### Problem to work on:
Count up the lines below in which the string "used" appears. The reply should be that number alone.

(Saved data entries)
=== Section Start ===

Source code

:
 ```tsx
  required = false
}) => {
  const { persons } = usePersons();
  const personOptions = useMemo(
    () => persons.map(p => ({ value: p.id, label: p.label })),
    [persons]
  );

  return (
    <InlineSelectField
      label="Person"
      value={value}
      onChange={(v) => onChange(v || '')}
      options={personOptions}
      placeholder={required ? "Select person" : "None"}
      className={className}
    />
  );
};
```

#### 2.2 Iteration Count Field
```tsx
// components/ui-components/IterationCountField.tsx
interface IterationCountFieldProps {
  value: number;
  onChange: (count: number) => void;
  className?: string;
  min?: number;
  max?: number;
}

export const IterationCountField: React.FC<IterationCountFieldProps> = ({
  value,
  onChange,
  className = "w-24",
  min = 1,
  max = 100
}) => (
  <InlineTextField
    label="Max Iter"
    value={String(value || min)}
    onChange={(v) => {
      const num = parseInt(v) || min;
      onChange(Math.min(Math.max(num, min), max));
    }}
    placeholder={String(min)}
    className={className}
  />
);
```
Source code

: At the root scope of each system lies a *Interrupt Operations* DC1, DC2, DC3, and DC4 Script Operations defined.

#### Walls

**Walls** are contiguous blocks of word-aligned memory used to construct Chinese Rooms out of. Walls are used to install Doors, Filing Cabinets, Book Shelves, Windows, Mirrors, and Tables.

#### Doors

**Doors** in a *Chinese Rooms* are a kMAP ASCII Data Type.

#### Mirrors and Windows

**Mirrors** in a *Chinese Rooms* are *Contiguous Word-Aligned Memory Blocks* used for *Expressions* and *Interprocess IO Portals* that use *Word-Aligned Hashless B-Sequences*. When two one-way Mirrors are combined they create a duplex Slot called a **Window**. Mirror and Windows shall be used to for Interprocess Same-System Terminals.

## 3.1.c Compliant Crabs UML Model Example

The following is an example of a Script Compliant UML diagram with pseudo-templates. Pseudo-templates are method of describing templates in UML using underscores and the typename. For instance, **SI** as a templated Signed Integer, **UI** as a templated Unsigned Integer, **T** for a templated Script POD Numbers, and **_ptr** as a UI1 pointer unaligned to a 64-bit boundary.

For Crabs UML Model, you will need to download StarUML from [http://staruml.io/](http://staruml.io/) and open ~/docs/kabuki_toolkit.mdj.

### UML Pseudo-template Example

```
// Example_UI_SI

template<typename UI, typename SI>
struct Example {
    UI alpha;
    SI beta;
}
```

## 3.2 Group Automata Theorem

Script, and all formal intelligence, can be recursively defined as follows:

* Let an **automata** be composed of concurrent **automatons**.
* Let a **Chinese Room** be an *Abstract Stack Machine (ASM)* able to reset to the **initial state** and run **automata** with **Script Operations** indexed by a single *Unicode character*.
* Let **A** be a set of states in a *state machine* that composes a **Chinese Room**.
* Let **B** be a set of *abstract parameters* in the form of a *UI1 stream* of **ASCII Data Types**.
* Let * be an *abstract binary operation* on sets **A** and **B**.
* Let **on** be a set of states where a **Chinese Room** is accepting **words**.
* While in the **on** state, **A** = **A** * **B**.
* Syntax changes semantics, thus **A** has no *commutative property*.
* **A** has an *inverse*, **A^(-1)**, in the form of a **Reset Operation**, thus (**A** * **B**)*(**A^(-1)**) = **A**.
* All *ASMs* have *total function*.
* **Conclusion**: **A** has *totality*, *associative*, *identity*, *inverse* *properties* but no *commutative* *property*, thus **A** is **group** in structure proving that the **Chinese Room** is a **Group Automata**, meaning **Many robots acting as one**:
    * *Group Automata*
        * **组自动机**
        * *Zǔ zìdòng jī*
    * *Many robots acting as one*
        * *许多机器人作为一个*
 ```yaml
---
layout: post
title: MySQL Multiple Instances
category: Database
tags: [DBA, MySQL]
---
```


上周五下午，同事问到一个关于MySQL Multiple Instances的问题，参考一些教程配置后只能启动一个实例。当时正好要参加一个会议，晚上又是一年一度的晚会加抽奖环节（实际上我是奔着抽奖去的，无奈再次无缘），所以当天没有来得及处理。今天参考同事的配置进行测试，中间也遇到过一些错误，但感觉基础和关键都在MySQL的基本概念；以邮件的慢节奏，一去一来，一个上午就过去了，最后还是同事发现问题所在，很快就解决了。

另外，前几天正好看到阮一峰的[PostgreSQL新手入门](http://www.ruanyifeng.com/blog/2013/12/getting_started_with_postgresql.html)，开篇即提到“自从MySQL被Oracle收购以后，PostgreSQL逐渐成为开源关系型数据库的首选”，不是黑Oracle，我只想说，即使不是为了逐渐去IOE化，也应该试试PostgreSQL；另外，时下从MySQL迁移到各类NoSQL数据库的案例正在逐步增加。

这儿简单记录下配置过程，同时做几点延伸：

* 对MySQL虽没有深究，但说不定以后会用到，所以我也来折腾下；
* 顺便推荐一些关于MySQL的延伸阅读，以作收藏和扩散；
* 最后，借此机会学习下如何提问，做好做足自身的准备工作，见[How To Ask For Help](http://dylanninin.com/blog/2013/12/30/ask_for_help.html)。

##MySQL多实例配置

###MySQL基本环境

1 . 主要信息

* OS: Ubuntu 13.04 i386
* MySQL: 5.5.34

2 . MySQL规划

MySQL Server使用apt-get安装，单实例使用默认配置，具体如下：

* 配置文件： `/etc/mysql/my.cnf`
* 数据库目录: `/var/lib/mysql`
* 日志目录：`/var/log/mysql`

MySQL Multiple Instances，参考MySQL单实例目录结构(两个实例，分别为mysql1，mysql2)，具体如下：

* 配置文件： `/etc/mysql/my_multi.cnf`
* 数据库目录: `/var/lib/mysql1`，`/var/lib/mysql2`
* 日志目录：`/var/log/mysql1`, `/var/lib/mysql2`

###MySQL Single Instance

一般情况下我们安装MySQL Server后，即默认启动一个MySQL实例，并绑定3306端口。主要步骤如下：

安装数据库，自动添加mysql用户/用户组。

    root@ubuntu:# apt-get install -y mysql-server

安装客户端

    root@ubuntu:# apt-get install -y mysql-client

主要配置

=== Section End ===

### Finished task:
2